What might this all have to do with Giovanni Morelli?
Well this is to remind not to confuse things that, even in Morellian studies, got and still get, occasionally, confused. It is one thing to ascertain the identity of a person (by comparing a real person’s ear, for example, with the ear shown in a passport’s photograph; or by comparing the ear shape shown by the one authentic Billy the Kid photograph with the ear (or face shape etc.) shown by another photograph); and it is another thing to compare how the ear shape is rendered in the painting by one artist (because this one artist is ›imposing‹ his notion of ear anatomy upon form) with how the ear shape is rendered by another artist. And here the one painting by Billy the Kid comes in.
Because in order to speak about stylistic consistency (now in the context of art) it would not be enough to have just one painting by Billy the Kid. If we assume that the style of one artist shows stylistic regularities (that serve us as clues in authentication processes), we have to show series (unless we have at best single similarity, which is something, but not more than single similarity, which also can be accidental; regularity is only made plausible by the series). And if the consistencies that shine out in such series have something to do with for example the consistency of ear shapes within the real family of Billy the Kid, is another question. But this (only seemingly) absurd question has to be raised because all to many art historians have just assumed that stylistic consistencies in art do show as consistent (or nearly as consistent) as they show ›in the flesh‹ (or at least as consistent as a fingerprint). One has seen and still tends to see the connoisseurial practices of Giovanni Morelli and the forensic practices of Sherlock Holmes in analogy, although the Sherlock Holmes of the classic Holmes stories was never concerned with Morellian properties. The Holmes of the Holmes stories did in fact compare anatomical shapes (shapes ›in the flesh‹ with painted shapes for example in the Hound of the Baskervilles novel; see Cabinet II of the Giovanni Morelli Study, here on this website), but, as said, this is something else than checking for, and comparing of Morellian properties. What these practices have in common is the comparing of form (and also the working with types; the family type on the one hand; the ›basic type‹, which may be equalled with the inner notion that a painter has of form, on the other; and in both cases these types are mere mental constructions and do show only in terms of phenotypes, that is: actually realized forms, realized by hereditary laws of nature, or by artists’ practices).

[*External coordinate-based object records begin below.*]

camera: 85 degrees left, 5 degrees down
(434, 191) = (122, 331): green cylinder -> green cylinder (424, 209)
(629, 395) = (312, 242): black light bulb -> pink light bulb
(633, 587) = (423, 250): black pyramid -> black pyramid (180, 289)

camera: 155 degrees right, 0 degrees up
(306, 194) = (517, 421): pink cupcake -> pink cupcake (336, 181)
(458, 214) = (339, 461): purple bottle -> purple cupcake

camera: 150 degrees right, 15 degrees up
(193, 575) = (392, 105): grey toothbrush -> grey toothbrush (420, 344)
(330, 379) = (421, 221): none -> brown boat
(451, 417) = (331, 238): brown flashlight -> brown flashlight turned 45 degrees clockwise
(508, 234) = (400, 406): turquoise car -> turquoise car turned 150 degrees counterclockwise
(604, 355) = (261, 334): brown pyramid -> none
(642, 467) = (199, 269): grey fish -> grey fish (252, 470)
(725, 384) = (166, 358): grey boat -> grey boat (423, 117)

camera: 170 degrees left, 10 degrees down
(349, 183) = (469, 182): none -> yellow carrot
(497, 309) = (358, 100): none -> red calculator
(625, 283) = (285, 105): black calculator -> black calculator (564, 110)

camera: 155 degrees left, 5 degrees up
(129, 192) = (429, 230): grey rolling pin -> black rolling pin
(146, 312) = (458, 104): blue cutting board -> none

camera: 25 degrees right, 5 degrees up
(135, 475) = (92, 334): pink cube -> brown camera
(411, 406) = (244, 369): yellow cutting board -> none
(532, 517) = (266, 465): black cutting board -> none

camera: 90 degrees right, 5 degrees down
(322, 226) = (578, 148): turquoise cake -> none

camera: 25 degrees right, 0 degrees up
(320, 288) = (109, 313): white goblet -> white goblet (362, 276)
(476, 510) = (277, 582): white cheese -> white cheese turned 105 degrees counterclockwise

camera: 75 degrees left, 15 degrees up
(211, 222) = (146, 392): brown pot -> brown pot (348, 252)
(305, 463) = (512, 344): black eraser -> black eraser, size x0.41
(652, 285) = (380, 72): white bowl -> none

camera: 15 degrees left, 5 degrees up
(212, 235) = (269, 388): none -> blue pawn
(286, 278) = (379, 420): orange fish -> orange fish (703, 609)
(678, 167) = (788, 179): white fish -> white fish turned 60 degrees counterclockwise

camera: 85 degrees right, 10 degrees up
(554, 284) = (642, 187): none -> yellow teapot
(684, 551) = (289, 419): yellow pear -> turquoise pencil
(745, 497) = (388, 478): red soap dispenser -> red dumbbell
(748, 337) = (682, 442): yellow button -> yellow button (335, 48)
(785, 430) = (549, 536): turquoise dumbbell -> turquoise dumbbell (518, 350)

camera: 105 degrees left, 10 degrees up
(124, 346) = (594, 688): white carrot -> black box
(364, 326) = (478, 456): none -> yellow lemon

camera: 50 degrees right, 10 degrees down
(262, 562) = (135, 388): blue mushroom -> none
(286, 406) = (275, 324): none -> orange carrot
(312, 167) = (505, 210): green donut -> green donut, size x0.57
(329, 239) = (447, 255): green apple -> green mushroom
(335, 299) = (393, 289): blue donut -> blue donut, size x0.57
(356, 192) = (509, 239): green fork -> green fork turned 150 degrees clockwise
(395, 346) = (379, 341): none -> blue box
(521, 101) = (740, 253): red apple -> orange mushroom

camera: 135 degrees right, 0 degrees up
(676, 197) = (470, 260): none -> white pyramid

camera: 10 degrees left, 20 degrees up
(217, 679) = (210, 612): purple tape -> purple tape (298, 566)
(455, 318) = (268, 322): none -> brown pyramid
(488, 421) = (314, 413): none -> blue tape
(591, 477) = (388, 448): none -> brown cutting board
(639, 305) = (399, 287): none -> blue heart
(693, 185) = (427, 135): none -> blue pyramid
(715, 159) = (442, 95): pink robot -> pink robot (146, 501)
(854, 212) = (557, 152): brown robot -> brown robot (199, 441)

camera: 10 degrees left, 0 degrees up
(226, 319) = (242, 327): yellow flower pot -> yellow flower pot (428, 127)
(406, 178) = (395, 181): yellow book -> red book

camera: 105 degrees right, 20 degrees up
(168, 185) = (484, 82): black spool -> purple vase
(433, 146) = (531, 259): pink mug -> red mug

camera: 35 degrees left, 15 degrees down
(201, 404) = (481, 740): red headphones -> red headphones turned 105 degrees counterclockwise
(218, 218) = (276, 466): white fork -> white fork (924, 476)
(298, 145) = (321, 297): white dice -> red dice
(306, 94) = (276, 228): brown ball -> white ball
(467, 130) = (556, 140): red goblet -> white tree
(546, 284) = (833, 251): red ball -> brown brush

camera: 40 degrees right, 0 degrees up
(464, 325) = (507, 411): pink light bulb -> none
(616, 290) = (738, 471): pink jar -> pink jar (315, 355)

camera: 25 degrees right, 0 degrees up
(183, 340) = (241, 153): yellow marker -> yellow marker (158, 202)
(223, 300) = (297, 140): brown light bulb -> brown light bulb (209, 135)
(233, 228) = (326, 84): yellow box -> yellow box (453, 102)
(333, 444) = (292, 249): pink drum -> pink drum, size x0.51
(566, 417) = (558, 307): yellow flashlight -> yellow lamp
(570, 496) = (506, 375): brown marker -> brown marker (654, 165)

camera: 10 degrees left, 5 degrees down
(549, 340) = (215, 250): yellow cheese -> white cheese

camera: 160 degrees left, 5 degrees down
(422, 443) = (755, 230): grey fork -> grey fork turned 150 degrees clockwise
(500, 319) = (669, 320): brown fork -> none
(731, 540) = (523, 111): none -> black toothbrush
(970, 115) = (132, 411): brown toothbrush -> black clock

But that painters actually painted ears as consistent as ear shapes appear within families must not be assumed by principle, but must be shown in every single case. By showing series. And by explaining why (based on what exact comparisons) a work in question should be placed into such series that make the oeuvre of a particular artist. (Moreover: it does bear repetition (compare Cabinet II and Cabinet III) that Giovanni Morelli did not base his attributions on the observing of single shapes alone, that is: he did not recognize painters by the way they painted ears or other detail alone, and did in fact also explicitly recommend twice not to do so, but to consider the close observation of such details as a mere aid and as a control of one’s general impression, apart from the reasonable general concern for provenance information and historical documentation that was more or less taken for granted.)